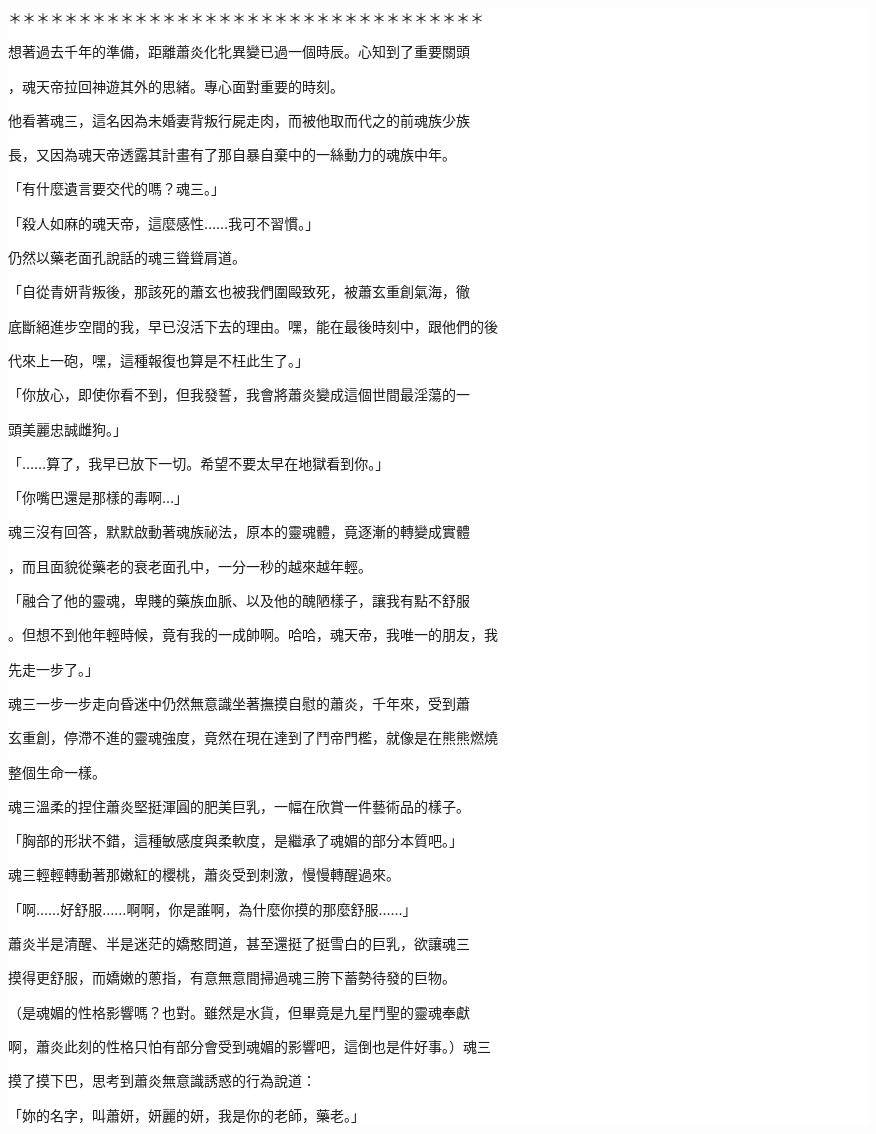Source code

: ＊＊＊＊＊＊＊＊＊＊＊＊＊＊＊＊＊＊＊＊＊＊＊＊＊＊＊＊＊＊＊＊＊＊

想著過去千年的準備，距離蕭炎化牝異變已過一個時辰。心知到了重要關頭

，魂天帝拉回神遊其外的思緒。專心面對重要的時刻。

他看著魂三，這名因為未婚妻背叛行屍走肉，而被他取而代之的前魂族少族

長，又因為魂天帝透露其計畫有了那自暴自棄中的一絲動力的魂族中年。

「有什麼遺言要交代的嗎？魂三。」

「殺人如麻的魂天帝，這麼感性……我可不習慣。」

仍然以藥老面孔說話的魂三聳聳肩道。

「自從青妍背叛後，那該死的蕭玄也被我們圍毆致死，被蕭玄重創氣海，徹

底斷絕進步空間的我，早已沒活下去的理由。嘿，能在最後時刻中，跟他們的後

代來上一砲，嘿，這種報復也算是不枉此生了。」

「你放心，即使你看不到，但我發誓，我會將蕭炎變成這個世間最淫蕩的一

頭美麗忠誠雌狗。」

「……算了，我早已放下一切。希望不要太早在地獄看到你。」

「你嘴巴還是那樣的毒啊…」

魂三沒有回答，默默啟動著魂族祕法，原本的靈魂體，竟逐漸的轉變成實體

，而且面貌從藥老的衰老面孔中，一分一秒的越來越年輕。

「融合了他的靈魂，卑賤的藥族血脈、以及他的醜陋樣子，讓我有點不舒服

。但想不到他年輕時候，竟有我的一成帥啊。哈哈，魂天帝，我唯一的朋友，我

先走一步了。」

魂三一步一步走向昏迷中仍然無意識坐著撫摸自慰的蕭炎，千年來，受到蕭

玄重創，停滯不進的靈魂強度，竟然在現在達到了鬥帝門檻，就像是在熊熊燃燒

整個生命一樣。

魂三溫柔的捏住蕭炎堅挺渾圓的肥美巨乳，一幅在欣賞一件藝術品的樣子。

「胸部的形狀不錯，這種敏感度與柔軟度，是繼承了魂媚的部分本質吧。」

魂三輕輕轉動著那嫩紅的櫻桃，蕭炎受到刺激，慢慢轉醒過來。

「啊……好舒服……啊啊，你是誰啊，為什麼你摸的那麼舒服……」

蕭炎半是清醒、半是迷茫的嬌憨問道，甚至還挺了挺雪白的巨乳，欲讓魂三

摸得更舒服，而嬌嫩的蔥指，有意無意間掃過魂三胯下蓄勢待發的巨物。

（是魂媚的性格影響嗎？也對。雖然是水貨，但畢竟是九星鬥聖的靈魂奉獻

啊，蕭炎此刻的性格只怕有部分會受到魂媚的影響吧，這倒也是件好事。）魂三

摸了摸下巴，思考到蕭炎無意識誘惑的行為說道：

「妳的名字，叫蕭妍，妍麗的妍，我是你的老師，藥老。」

- - - - - - -

Job item: A verbatim reproduction of each entry is expected, with every picture omitted.

Output below:
Source code

: ＊＊＊＊＊＊＊＊＊＊＊＊＊＊＊＊＊＊＊＊＊＊＊＊＊＊＊＊＊＊＊＊＊＊

想著過去千年的準備，距離蕭炎化牝異變已過一個時辰。心知到了重要關頭

，魂天帝拉回神遊其外的思緒。專心面對重要的時刻。

他看著魂三，這名因為未婚妻背叛行屍走肉，而被他取而代之的前魂族少族

長，又因為魂天帝透露其計畫有了那自暴自棄中的一絲動力的魂族中年。

「有什麼遺言要交代的嗎？魂三。」

「殺人如麻的魂天帝，這麼感性……我可不習慣。」

仍然以藥老面孔說話的魂三聳聳肩道。

「自從青妍背叛後，那該死的蕭玄也被我們圍毆致死，被蕭玄重創氣海，徹

底斷絕進步空間的我，早已沒活下去的理由。嘿，能在最後時刻中，跟他們的後

代來上一砲，嘿，這種報復也算是不枉此生了。」

「你放心，即使你看不到，但我發誓，我會將蕭炎變成這個世間最淫蕩的一

頭美麗忠誠雌狗。」

「……算了，我早已放下一切。希望不要太早在地獄看到你。」

「你嘴巴還是那樣的毒啊…」

魂三沒有回答，默默啟動著魂族祕法，原本的靈魂體，竟逐漸的轉變成實體

，而且面貌從藥老的衰老面孔中，一分一秒的越來越年輕。

「融合了他的靈魂，卑賤的藥族血脈、以及他的醜陋樣子，讓我有點不舒服

。但想不到他年輕時候，竟有我的一成帥啊。哈哈，魂天帝，我唯一的朋友，我

先走一步了。」

魂三一步一步走向昏迷中仍然無意識坐著撫摸自慰的蕭炎，千年來，受到蕭

玄重創，停滯不進的靈魂強度，竟然在現在達到了鬥帝門檻，就像是在熊熊燃燒

整個生命一樣。

魂三溫柔的捏住蕭炎堅挺渾圓的肥美巨乳，一幅在欣賞一件藝術品的樣子。

「胸部的形狀不錯，這種敏感度與柔軟度，是繼承了魂媚的部分本質吧。」

魂三輕輕轉動著那嫩紅的櫻桃，蕭炎受到刺激，慢慢轉醒過來。

「啊……好舒服……啊啊，你是誰啊，為什麼你摸的那麼舒服……」

蕭炎半是清醒、半是迷茫的嬌憨問道，甚至還挺了挺雪白的巨乳，欲讓魂三

摸得更舒服，而嬌嫩的蔥指，有意無意間掃過魂三胯下蓄勢待發的巨物。

（是魂媚的性格影響嗎？也對。雖然是水貨，但畢竟是九星鬥聖的靈魂奉獻

啊，蕭炎此刻的性格只怕有部分會受到魂媚的影響吧，這倒也是件好事。）魂三

摸了摸下巴，思考到蕭炎無意識誘惑的行為說道：

「妳的名字，叫蕭妍，妍麗的妍，我是你的老師，藥老。」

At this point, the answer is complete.